Let's look at those data now. There are 2200 items in the table, for a total of 5MB, here are the DynamoDB stats:
Provisioned read capacity units 29 (Auto Scaling Enabled)
Provisioned write capacity units 25 (Auto Scaling Enabled)
Last decrease time October 24, 2018 at 4:34:34 AM UTC+2
UTC: October 24, 2018 at 2:34:34 AM UTC
Local: October 24, 2018 at 4:34:34 AM UTC+2
Region (Ireland): October 24, 2018 at 2:34:34 AM UTC
Last increase time October 24, 2018 at 12:22:07 PM UTC+2
UTC: October 24, 2018 at 10:22:07 AM UTC
Local: October 24, 2018 at 12:22:07 PM UTC+2
Region (Ireland): October 24, 2018 at 10:22:07 AM UTC
Storage size (in bytes) 5.05 MB
Item count 2,195
There is 5 provisioned read/write capacity units, with an autoscaling max to 300. But the autoscaling doesn't seem to scale as I'd expect, went from 5 to 29, could use 300 which would be enough to download 5MB in 30 sec, but doesn't use them (I'm just getting started with autoscaling so I guess it's misconfigured?)
Here we can see the effect of the autoscaling, which does increase the amount of read capacity units, but it does so too late and the timeout has happened already. I've tried to download the data several times in a row and didn't really see much improvements, even with 29 units.
The Lambda itself is configured with 128MB RAM, increasing to 1024MB has no effect (as I'd expect, it confirms the issue comes from DynamoDB scan duration)
So, all this makes me wonder why DynamoDB can't do in 30sec what does RethinkDB in 3sec, it's not related to any kind of indexing since the operation is a "scan", therefore must go through all items in the DB in any order.
I wonder how am I supposed to fetch that HUGE dataset (5MB!) with DynamoDB to generate a CSV.

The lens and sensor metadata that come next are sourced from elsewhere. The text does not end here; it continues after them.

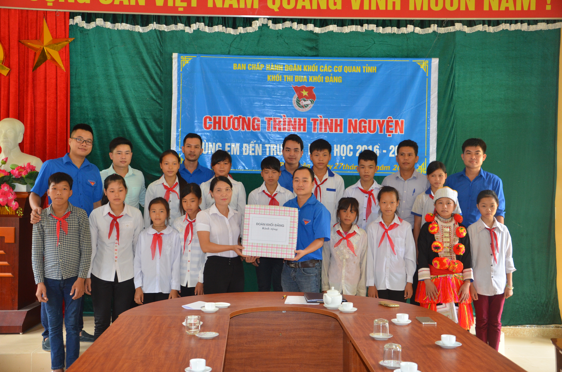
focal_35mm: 45
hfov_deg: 43.7
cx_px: 281
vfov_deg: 29.7
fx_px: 701
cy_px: 186
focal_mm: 30
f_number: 4.2
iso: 800
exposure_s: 1/60
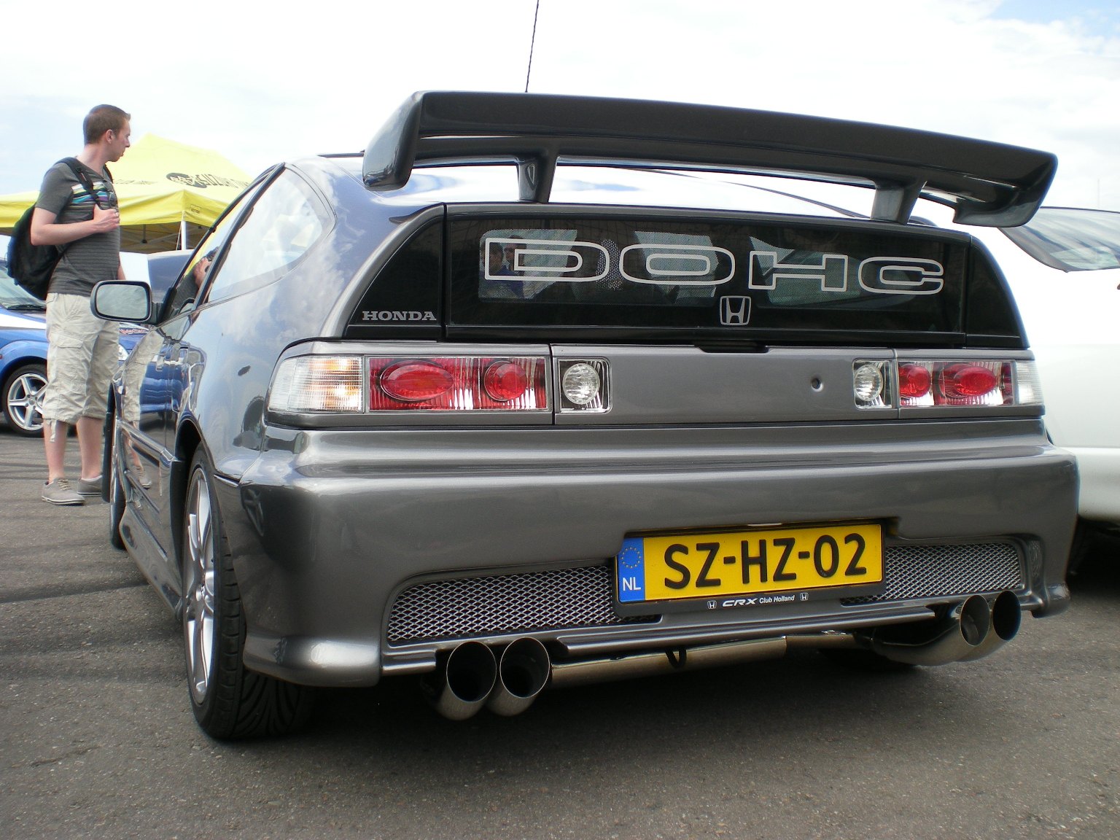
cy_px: 420
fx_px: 1229
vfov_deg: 37.7
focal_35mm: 38
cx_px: 560
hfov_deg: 49.0
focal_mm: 6.3
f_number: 4.6
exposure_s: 1/150
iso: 50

And I really wonder if DynamoDB is the right tool for the job, I really wasn't expecting so low performances compared to what I've been using by the past (mongo, rethink, postgre, etc.)
I guess it all comes down to proper configuration (and there probably are many things to improve there), but even so, why is it such a pain to download a bunch of data? 5MB is not a big deal but there if feels like it requires a lot of efforts and attention, while it's just a common operation to export a single table (stats, dump for backup, etc.)
Edit: Since I created this question, I read https://hackernoon.com/the-problems-with-dynamodb-auto-scaling-and-how-it-might-be-improved-a92029c8c10b which explains in-depth the issue I've met. Basically, autoscaling is slow to trigger, which explains why it doesn't scale right with my use case. This article is a must-read if you want to understand how DynamoDB auto-scaling works.